[Opening Data for the task section]
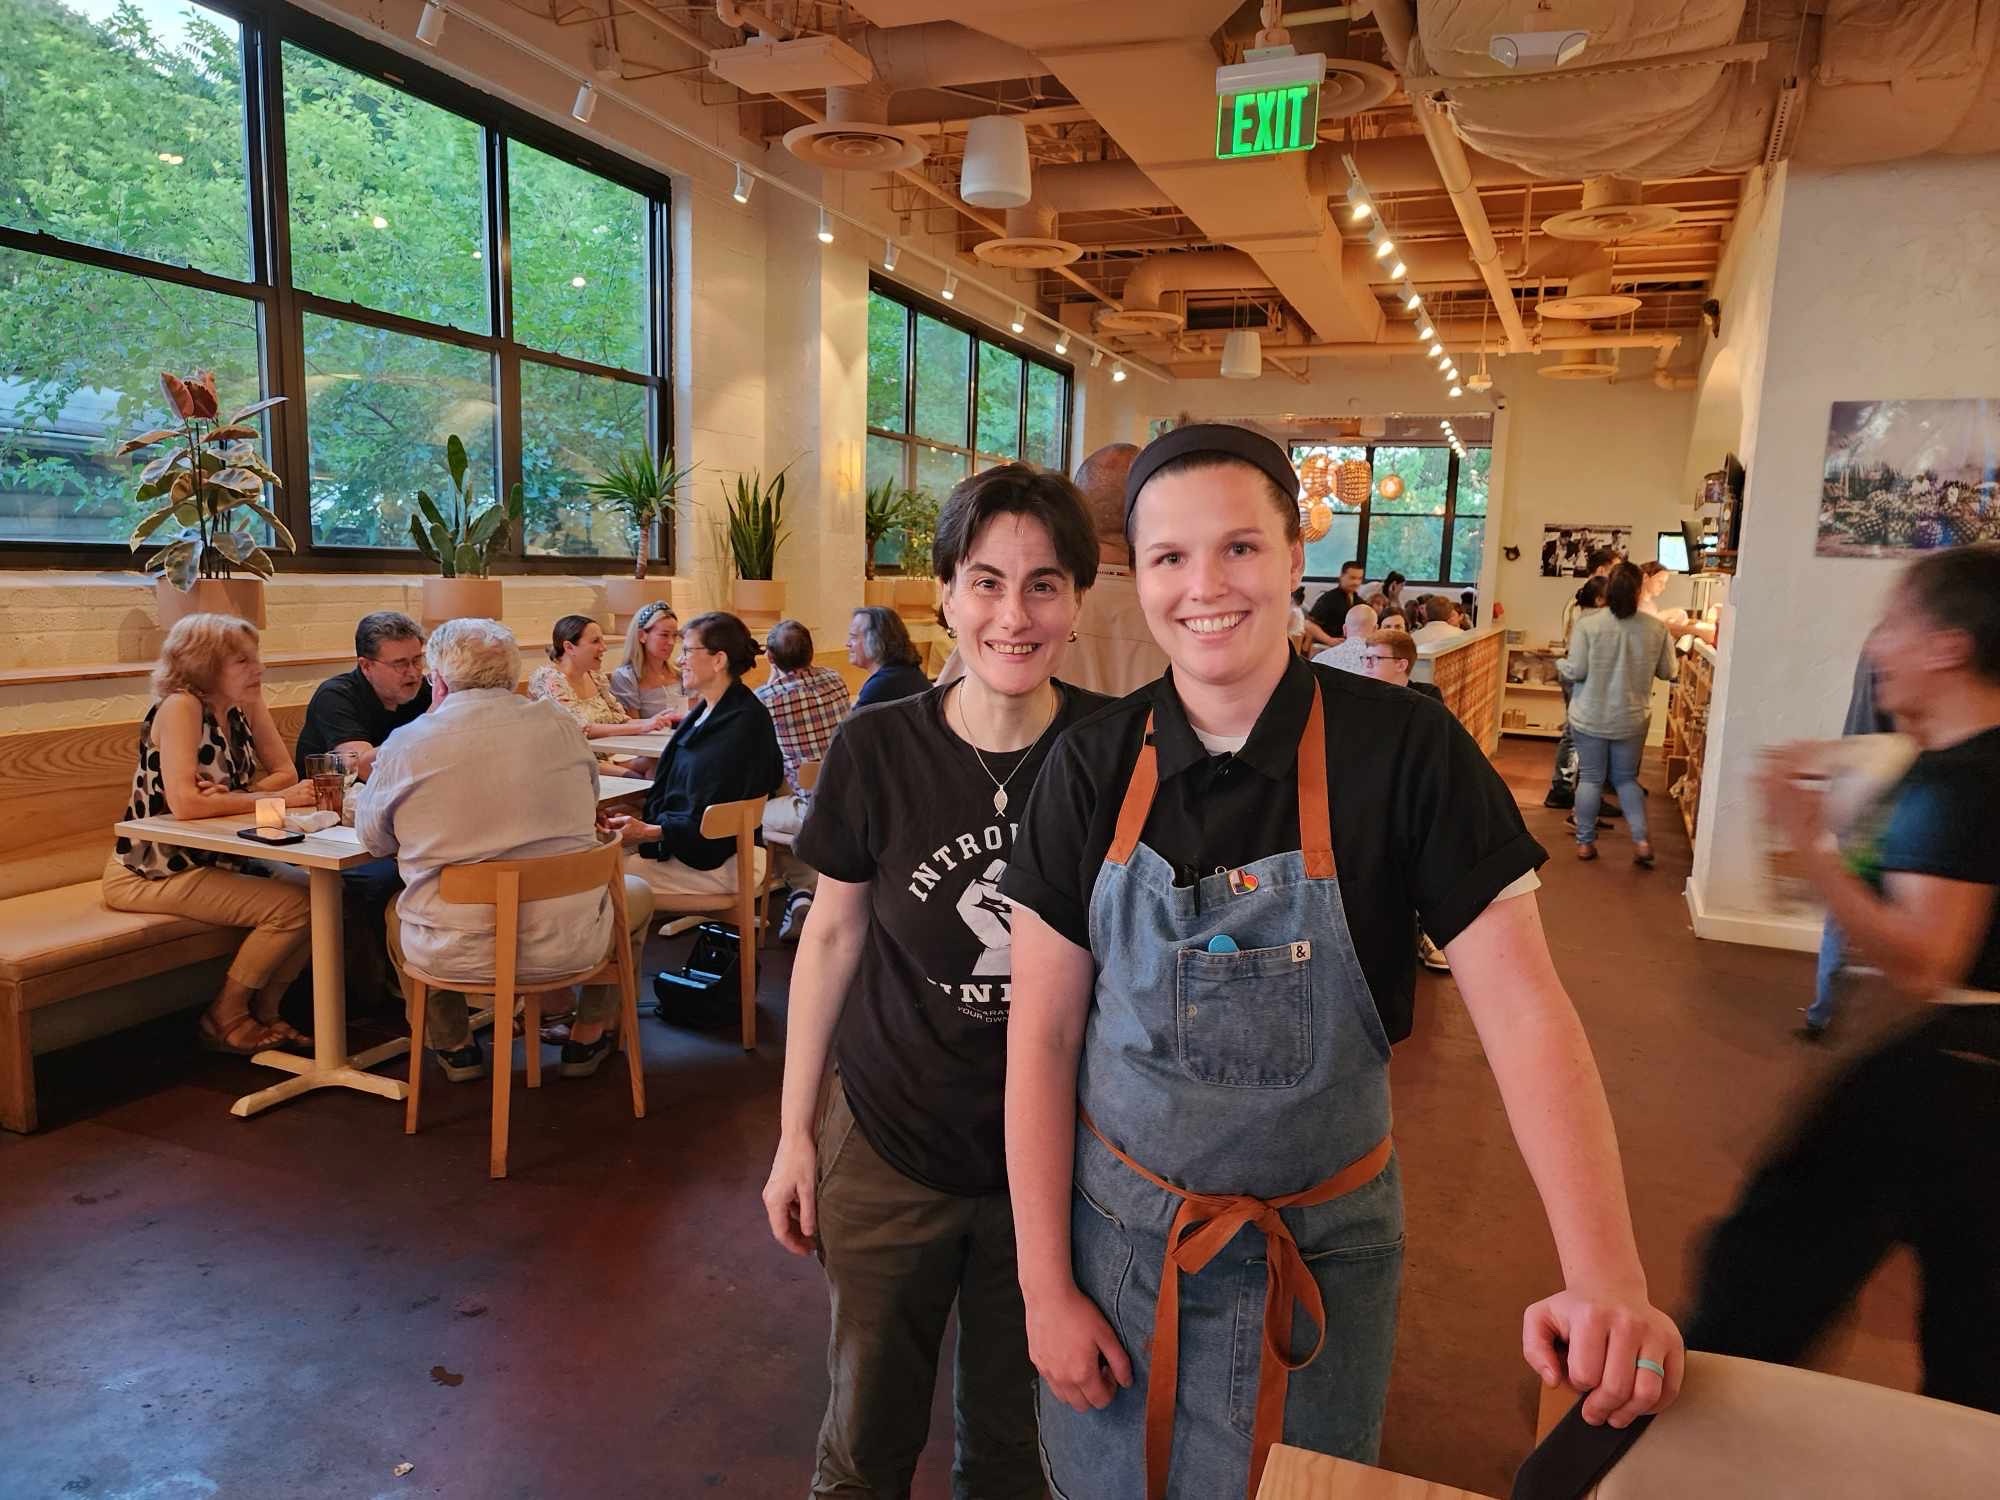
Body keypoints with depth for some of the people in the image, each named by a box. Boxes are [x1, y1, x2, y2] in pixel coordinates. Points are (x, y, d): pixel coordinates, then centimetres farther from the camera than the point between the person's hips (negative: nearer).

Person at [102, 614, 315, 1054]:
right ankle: (225, 1018, 0)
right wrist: (275, 799, -26)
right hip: (151, 870, -7)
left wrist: (232, 797, -18)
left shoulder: (244, 704, 2)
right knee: (292, 906, -21)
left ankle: (263, 1011, 10)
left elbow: (285, 773, 0)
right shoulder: (180, 707, -20)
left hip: (215, 859, 7)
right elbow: (184, 803, -31)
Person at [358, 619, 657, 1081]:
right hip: (568, 945, 0)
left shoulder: (406, 745, -7)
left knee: (395, 911, 34)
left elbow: (374, 841, 9)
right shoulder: (557, 722, -3)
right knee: (636, 892, 30)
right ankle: (587, 1038, 34)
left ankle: (454, 1046, 37)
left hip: (452, 955, 1)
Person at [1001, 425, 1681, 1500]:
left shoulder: (1405, 751, -15)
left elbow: (1522, 1010, -16)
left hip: (1319, 1251, -1)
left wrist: (1605, 1276, -28)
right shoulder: (1093, 767, -10)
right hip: (1115, 1229, 2)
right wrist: (1045, 1284, -6)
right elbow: (1044, 1032, -7)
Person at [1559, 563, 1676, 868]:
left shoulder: (1588, 623, -14)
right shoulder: (1656, 628, -6)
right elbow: (1667, 673, 5)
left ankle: (1585, 842, 15)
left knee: (1590, 778, 9)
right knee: (1626, 778, 16)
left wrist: (1560, 665, 7)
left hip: (1590, 716, -2)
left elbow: (1575, 671, -14)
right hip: (1632, 718, 2)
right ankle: (1641, 840, 7)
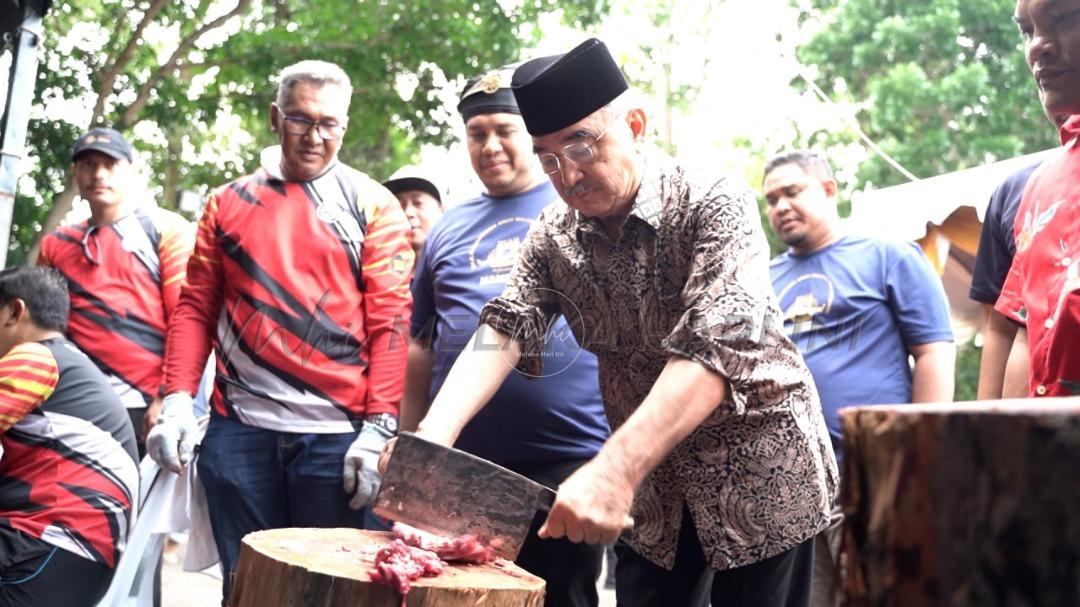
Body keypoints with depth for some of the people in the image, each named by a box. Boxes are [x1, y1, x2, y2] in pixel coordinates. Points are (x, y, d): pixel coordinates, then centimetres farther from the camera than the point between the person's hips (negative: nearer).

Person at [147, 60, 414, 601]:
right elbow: (196, 308, 10)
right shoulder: (229, 202, 11)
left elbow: (390, 322, -2)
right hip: (239, 428, 2)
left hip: (338, 433, -2)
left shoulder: (373, 205, 4)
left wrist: (379, 428, -10)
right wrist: (176, 401, -2)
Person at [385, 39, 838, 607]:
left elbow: (715, 347, -32)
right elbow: (503, 328, -12)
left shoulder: (713, 205, -19)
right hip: (653, 486, 5)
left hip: (759, 473, -4)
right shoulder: (554, 236, -2)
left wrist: (613, 470, -43)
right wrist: (434, 432, -32)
[Closing Data for the task section]
From the entries above, extract every line where the word "ankle" appears.

◆ Response
right ankle: (225, 1018, 0)
left ankle: (263, 1011, 10)
right ankle: (587, 1038, 34)
left ankle: (454, 1046, 37)
left ankle: (1585, 842, 15)
right ankle: (1641, 840, 7)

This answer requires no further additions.